### THE REQUEST
Can you transcribe the lines of the listing below exactly, from its start up to and including the line with "Header WCS: none", leaving the pictures out of your answer?

Start DATA SUPPLIED

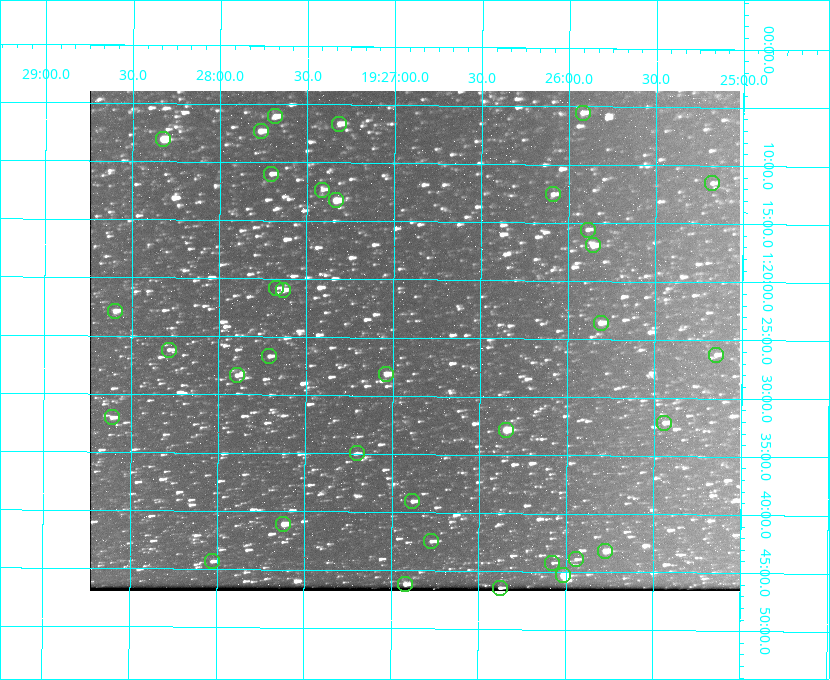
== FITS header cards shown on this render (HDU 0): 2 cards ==
NAXIS1  =                  650 / Width of table row in bytes
NAXIS2  =                  500 / Number of rows in table

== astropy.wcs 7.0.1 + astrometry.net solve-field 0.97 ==
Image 650 x 500 px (HDU 0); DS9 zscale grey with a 90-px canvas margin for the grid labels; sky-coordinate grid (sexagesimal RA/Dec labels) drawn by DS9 from the SOLVED WCS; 35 Tycho-2 reference stars matched to detected sources circled (green)
Header WCS: none
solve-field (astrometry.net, Tycho-2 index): SOLVED blind (the file carries no WCS)
Solved WCS: RA---TAN-SIP/DEC--TAN-SIP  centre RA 19:26:53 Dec +01:25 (291.72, +1.42 deg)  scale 5.16 arcsec/px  FOV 55.9' x 43.0'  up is +180 deg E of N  parity flipped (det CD > 0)
(file carries no celestial WCS; the grid is the blind solution)
Tycho-2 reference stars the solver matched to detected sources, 35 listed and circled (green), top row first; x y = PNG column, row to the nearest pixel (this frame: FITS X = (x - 90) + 1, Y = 500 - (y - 91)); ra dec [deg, ICRS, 3 dp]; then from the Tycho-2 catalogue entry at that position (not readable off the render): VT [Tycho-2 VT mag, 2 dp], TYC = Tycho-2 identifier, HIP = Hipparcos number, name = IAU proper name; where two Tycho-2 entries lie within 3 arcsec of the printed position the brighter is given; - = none
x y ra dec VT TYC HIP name
583 113 291.480 +1.092 11.69 465-523-1 - -
275 116 291.921 +1.101 10.89 465-1942-1 - -
339 124 291.829 +1.111 10.78 465-2030-1 - -
261 131 291.942 +1.122 10.76 465-1161-1 - -
163 139 292.081 +1.135 10.24 465-979-1 - -
271 174 291.926 +1.184 11.49 465-1994-1 - -
712 183 291.294 +1.191 12.55 465-657-1 - -
322 190 291.853 +1.206 11.17 465-1444-1 - -
553 194 291.522 +1.209 11.81 465-867-1 - -
336 200 291.833 +1.221 9.77 465-1968-1 - -
588 230 291.472 +1.260 11.72 465-772-1 - -
593 245 291.465 +1.282 11.06 465-140-1 - -
276 288 291.918 +1.346 12.72 465-661-1 - -
283 290 291.908 +1.350 10.94 465-1840-1 - -
115 311 292.148 +1.381 10.77 465-611-1 - -
601 323 291.453 +1.393 11.17 465-261-1 - -
169 350 292.071 +1.436 12.12 465-1311-1 - -
716 355 291.287 +1.437 11.86 465-1616-1 - -
269 356 291.927 +1.444 11.17 465-873-1 - -
386 374 291.759 +1.468 10.00 465-530-1 - -
237 375 291.973 +1.472 10.69 465-577-1 - -
112 417 292.152 +1.534 10.91 465-857-1 - -
664 423 291.360 +1.535 11.71 465-397-1 - -
506 430 291.587 +1.547 9.51 465-596-1 - -
357 453 291.801 +1.583 12.28 465-1290-1 - -
412 501 291.720 +1.651 11.47 465-675-1 - -
283 524 291.905 +1.685 9.70 465-808-1 - -
431 541 291.693 +1.708 12.07 465-703-1 - -
605 551 291.444 +1.720 9.41 465-672-1 - -
576 559 291.485 +1.732 11.91 465-185-1 - -
212 561 292.007 +1.739 11.52 465-518-1 - -
552 563 291.519 +1.738 12.28 465-673-1 - -
563 575 291.503 +1.755 8.74 465-340-1 - -
405 584 291.730 +1.770 10.18 465-55-1 - -
500 588 291.594 +1.774 10.67 465-180-1 - -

End DATA SUPPLIED

### WORKED SOLUTION
== FITS header cards shown on this render (HDU 0): 2 cards ==
NAXIS1  =                  650 / Width of table row in bytes
NAXIS2  =                  500 / Number of rows in table

== astropy.wcs 7.0.1 + astrometry.net solve-field 0.97 ==
Image 650 x 500 px (HDU 0); DS9 zscale grey with a 90-px canvas margin for the grid labels; sky-coordinate grid (sexagesimal RA/Dec labels) drawn by DS9 from the SOLVED WCS; 35 Tycho-2 reference stars matched to detected sources circled (green)
Header WCS: none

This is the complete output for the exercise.